THE RECORDS Block Start

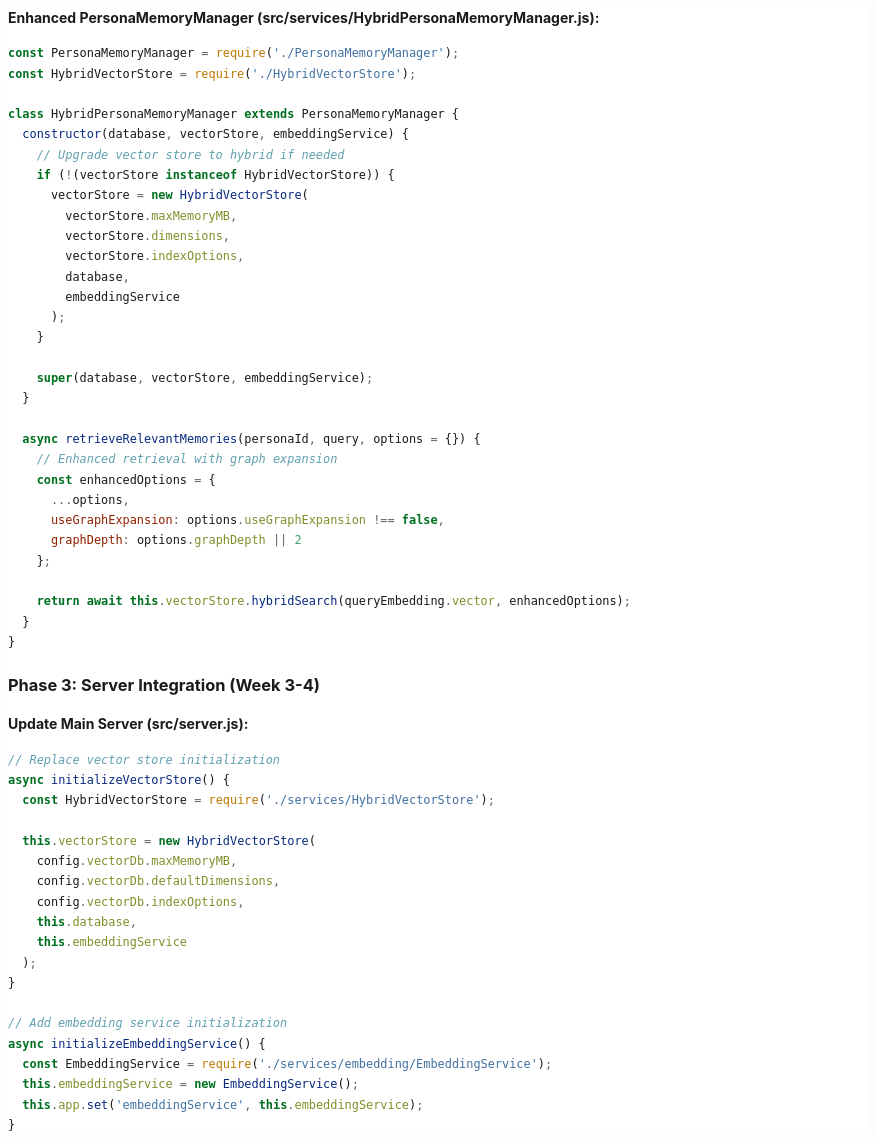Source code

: **Enhanced PersonaMemoryManager (src/services/HybridPersonaMemoryManager.js):**

```javascript
const PersonaMemoryManager = require('./PersonaMemoryManager');
const HybridVectorStore = require('./HybridVectorStore');

class HybridPersonaMemoryManager extends PersonaMemoryManager {
  constructor(database, vectorStore, embeddingService) {
    // Upgrade vector store to hybrid if needed
    if (!(vectorStore instanceof HybridVectorStore)) {
      vectorStore = new HybridVectorStore(
        vectorStore.maxMemoryMB,
        vectorStore.dimensions,
        vectorStore.indexOptions,
        database,
        embeddingService
      );
    }
    
    super(database, vectorStore, embeddingService);
  }

  async retrieveRelevantMemories(personaId, query, options = {}) {
    // Enhanced retrieval with graph expansion
    const enhancedOptions = {
      ...options,
      useGraphExpansion: options.useGraphExpansion !== false,
      graphDepth: options.graphDepth || 2
    };
    
    return await this.vectorStore.hybridSearch(queryEmbedding.vector, enhancedOptions);
  }
}
```

### Phase 3: Server Integration (Week 3-4)

**Update Main Server (src/server.js):**

```javascript
// Replace vector store initialization
async initializeVectorStore() {
  const HybridVectorStore = require('./services/HybridVectorStore');
  
  this.vectorStore = new HybridVectorStore(
    config.vectorDb.maxMemoryMB,
    config.vectorDb.defaultDimensions,
    config.vectorDb.indexOptions,
    this.database,
    this.embeddingService
  );
}

// Add embedding service initialization
async initializeEmbeddingService() {
  const EmbeddingService = require('./services/embedding/EmbeddingService');
  this.embeddingService = new EmbeddingService();
  this.app.set('embeddingService', this.embeddingService);
}
```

THE RECORDS Block End

▶ _ACTIVITY_:
What is needed here is one number: how many lines of the entries hold the string "config".

▶ _REPLY_:
3